Just today, there have already been three news items that have caught my eye and caused me to think “What does that mean to anyone in commercial, or legal or procurement?” And the answer is that they all mean something significnat – but of course what we actually do about it is a matter of choice!

So the first item was from Wharton School of Business and highlighted ‘freeconomics’ – the trend towards zero pricing of a product or service inorder to generate future revenues.

The second was the report that ‘caveat emptor’ has taken yet another blow, when the US Supreme Court ruled against drug approval and clear labelling being enough to eliminate manufacturer liability for its products.

And the third article was a report that the public has lost trust in business and wants far more regulation.

It won’t take long for you to recognize that each of these developments has potentially massive impacts on the world of contracting. Each of them relates to the nature of the promises we make, the commitments we undertake and how we perform on them. It also raises the importance of far better monitoring of results and oversight of outcomes.

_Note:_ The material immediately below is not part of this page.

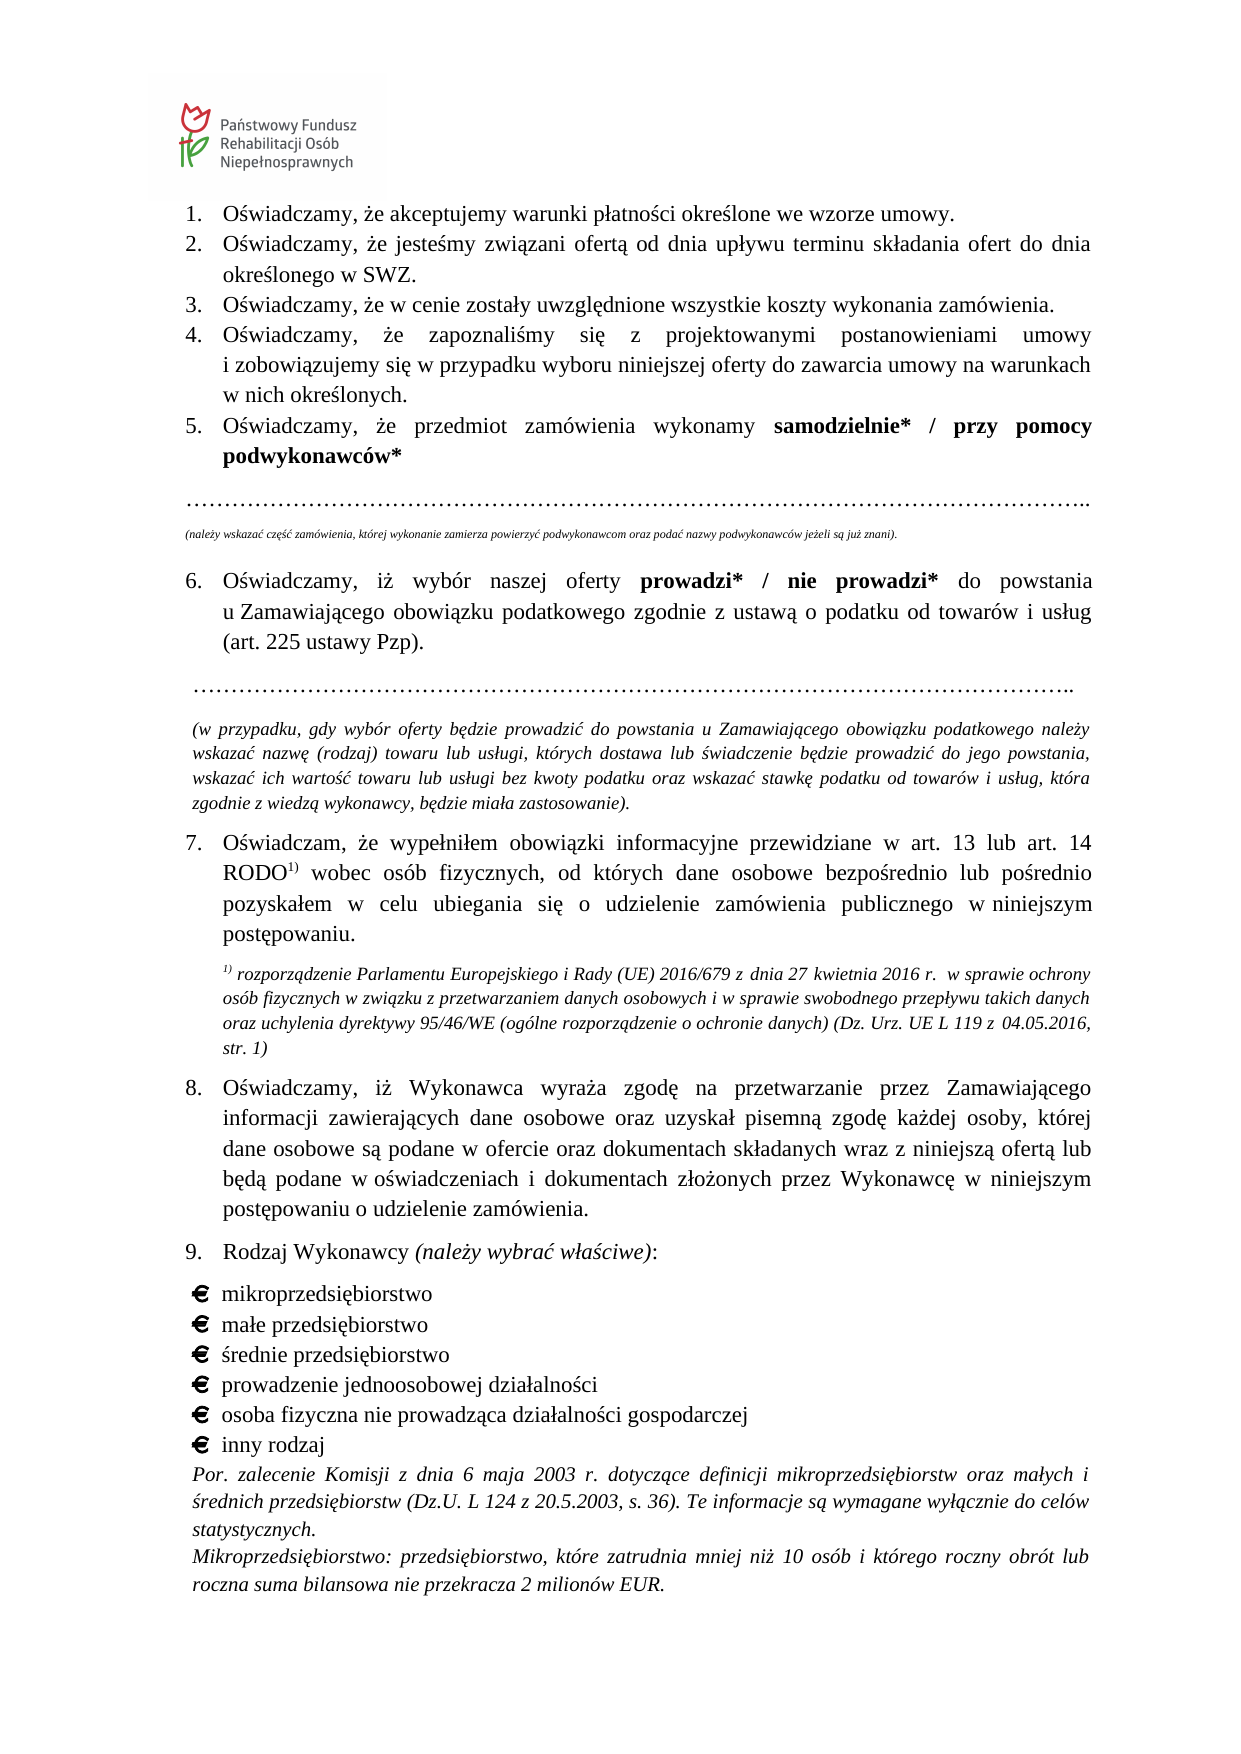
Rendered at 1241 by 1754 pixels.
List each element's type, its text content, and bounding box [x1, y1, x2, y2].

The Supreme Court judgment has potential far beyond the pharmaceutical industry. The New York Times suggests “Producers of goods as different as antifreeze, fireworks, popcorn, cigarettes and light bulbs have sought to take refuge behind federal oversight in recent years to fend off litigation. After Wednesday’s decision, those efforts are most likely to succeed if they are based on express language in a Congressional statute or a specific regulatory action that makes compliance with state requirements impossible.”

The Wharton article raises fascinating possibilities for both buyers and sellers to re-think the commercial relationship. The traditional razor and blade approach is not new, but new technologies mean that it may be extendedinto many untried areas. However, this also raises massive questions with regarding to developing charging formulas, monitoring or auditing useage, protecting against counterfeits or ensuring IP rights.

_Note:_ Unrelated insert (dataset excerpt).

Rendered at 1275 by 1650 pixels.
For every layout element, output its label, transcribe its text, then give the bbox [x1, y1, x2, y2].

Loss of consumer trust in big business and the integrity of corporate leadership is scarcely surprising. Many things are tied up in this and certainly the scale of remuneration – and perceived ‘rewards for failure’ – will be an area for focus. However, the global nature of the shift in public sentiment is probabaly the most fundamental issue. Business leaders have managed to alienate even the most committed enterprise societies, in particular the United States.

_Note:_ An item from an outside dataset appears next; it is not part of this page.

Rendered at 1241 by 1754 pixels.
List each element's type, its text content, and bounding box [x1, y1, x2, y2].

Just a moment in time? Emotions will change and memories move on? Probably not, i that the impacts of this recession are too broad and too severe. Far too many people have had their hopes dashed and their future plans destroyed. But we all know that regulation is not really the answer. It is a blunt instruement, takes a long time to structure and is slow to adjust and change. There must be other mechanisms to restore trust – and commercial contract policies and practices (and their fairness and enforcement) are high on the list.

Finally, innovative ideas such as ‘freenomics’ are precisely the sort of thing that might lift us out of economic malaise by invigorating markets and enabling company survival. What other areas might change the framwork for business? Certainly greater transparency in trading relationships is one example. We also need to re-think the principles of confidentiality and IP management. There are many ways that we – as a community – could add to scoail trust by avoiding confrontation adn eliminating ‘blame’ from our trading relationships.

So times are hard; and it is in those times that new leaders emerge. Those leaders can be both individuals and institutions. It seems to me that the time for those with contracting expertise – those who are skilled at forming and managing trading relationships – has truly arrived.